**Exercise goal:** Below are records that should be duplicated exactly, with no image retained.

**Records to use:**
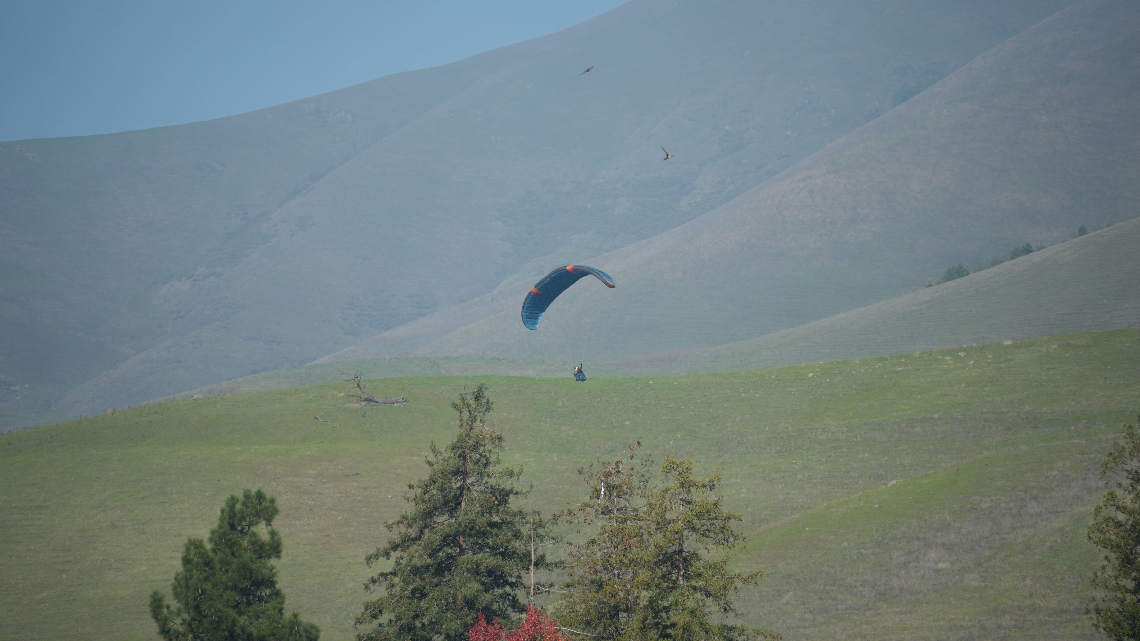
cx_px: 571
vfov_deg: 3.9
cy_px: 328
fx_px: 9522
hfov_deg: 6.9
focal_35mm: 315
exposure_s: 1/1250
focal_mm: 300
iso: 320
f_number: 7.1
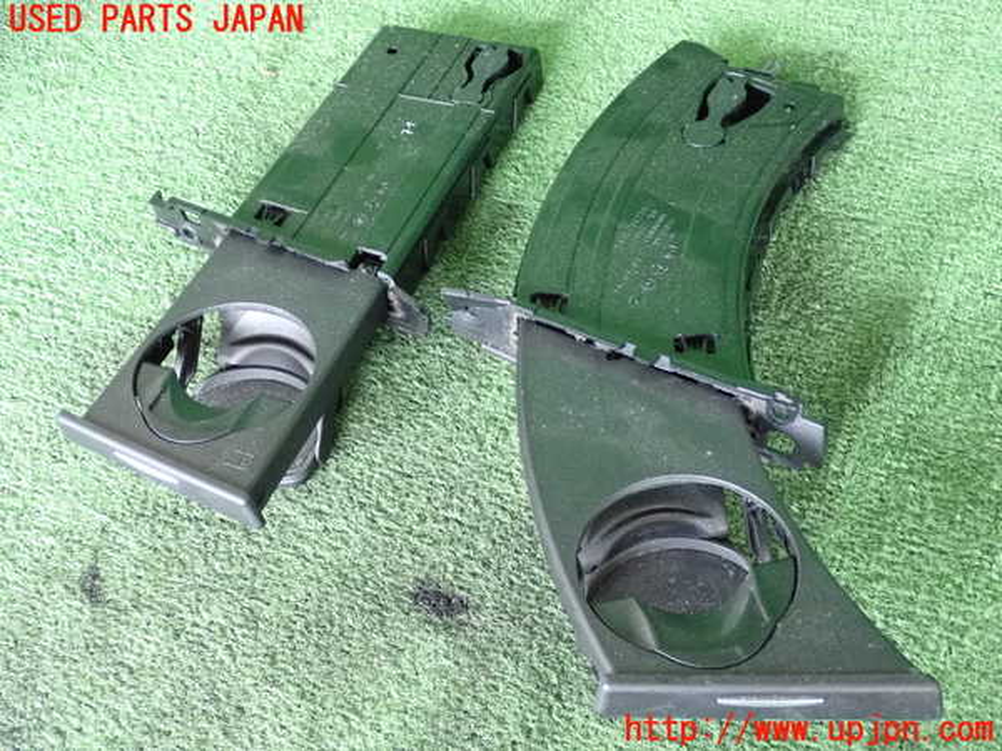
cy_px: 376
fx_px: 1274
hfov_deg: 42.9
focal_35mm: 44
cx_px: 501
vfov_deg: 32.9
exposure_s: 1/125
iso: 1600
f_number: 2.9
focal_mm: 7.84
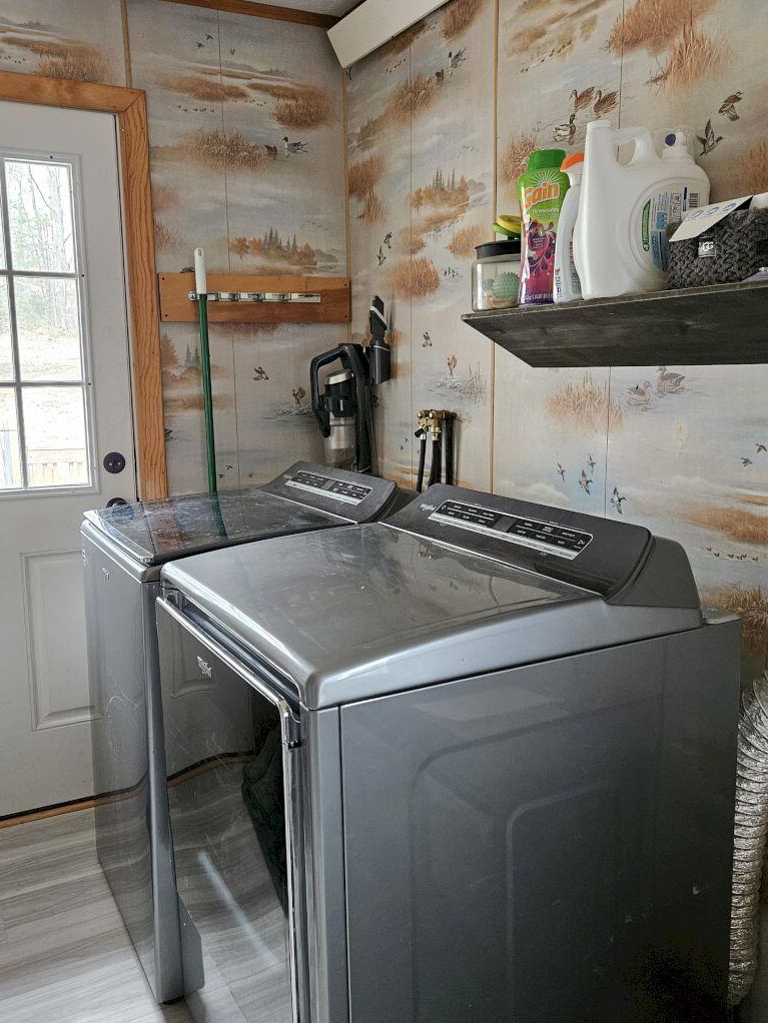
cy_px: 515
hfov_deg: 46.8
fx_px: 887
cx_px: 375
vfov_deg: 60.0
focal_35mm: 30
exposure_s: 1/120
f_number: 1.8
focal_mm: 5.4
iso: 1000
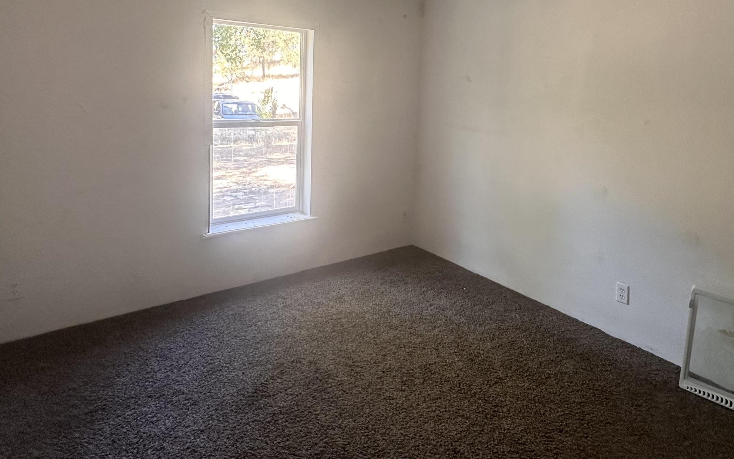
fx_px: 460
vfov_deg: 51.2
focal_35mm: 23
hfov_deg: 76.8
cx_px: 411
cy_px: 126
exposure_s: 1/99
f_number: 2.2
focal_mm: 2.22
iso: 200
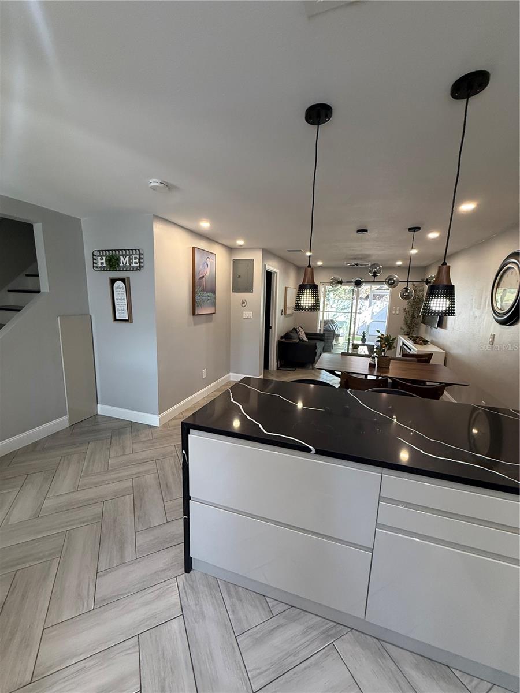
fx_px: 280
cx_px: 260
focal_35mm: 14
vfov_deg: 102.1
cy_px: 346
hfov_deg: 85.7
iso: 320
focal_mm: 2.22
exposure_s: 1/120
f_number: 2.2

**Solution for this exercise:**
cx_px: 571
vfov_deg: 3.9
cy_px: 328
fx_px: 9522
hfov_deg: 6.9
focal_35mm: 315
exposure_s: 1/1250
focal_mm: 300
iso: 320
f_number: 7.1
cy_px: 376
fx_px: 1274
hfov_deg: 42.9
focal_35mm: 44
cx_px: 501
vfov_deg: 32.9
exposure_s: 1/125
iso: 1600
f_number: 2.9
focal_mm: 7.84
cy_px: 515
hfov_deg: 46.8
fx_px: 887
cx_px: 375
vfov_deg: 60.0
focal_35mm: 30
exposure_s: 1/120
f_number: 1.8
focal_mm: 5.4
iso: 1000
fx_px: 460
vfov_deg: 51.2
focal_35mm: 23
hfov_deg: 76.8
cx_px: 411
cy_px: 126
exposure_s: 1/99
f_number: 2.2
focal_mm: 2.22
iso: 200
fx_px: 280
cx_px: 260
focal_35mm: 14
vfov_deg: 102.1
cy_px: 346
hfov_deg: 85.7
iso: 320
focal_mm: 2.22
exposure_s: 1/120
f_number: 2.2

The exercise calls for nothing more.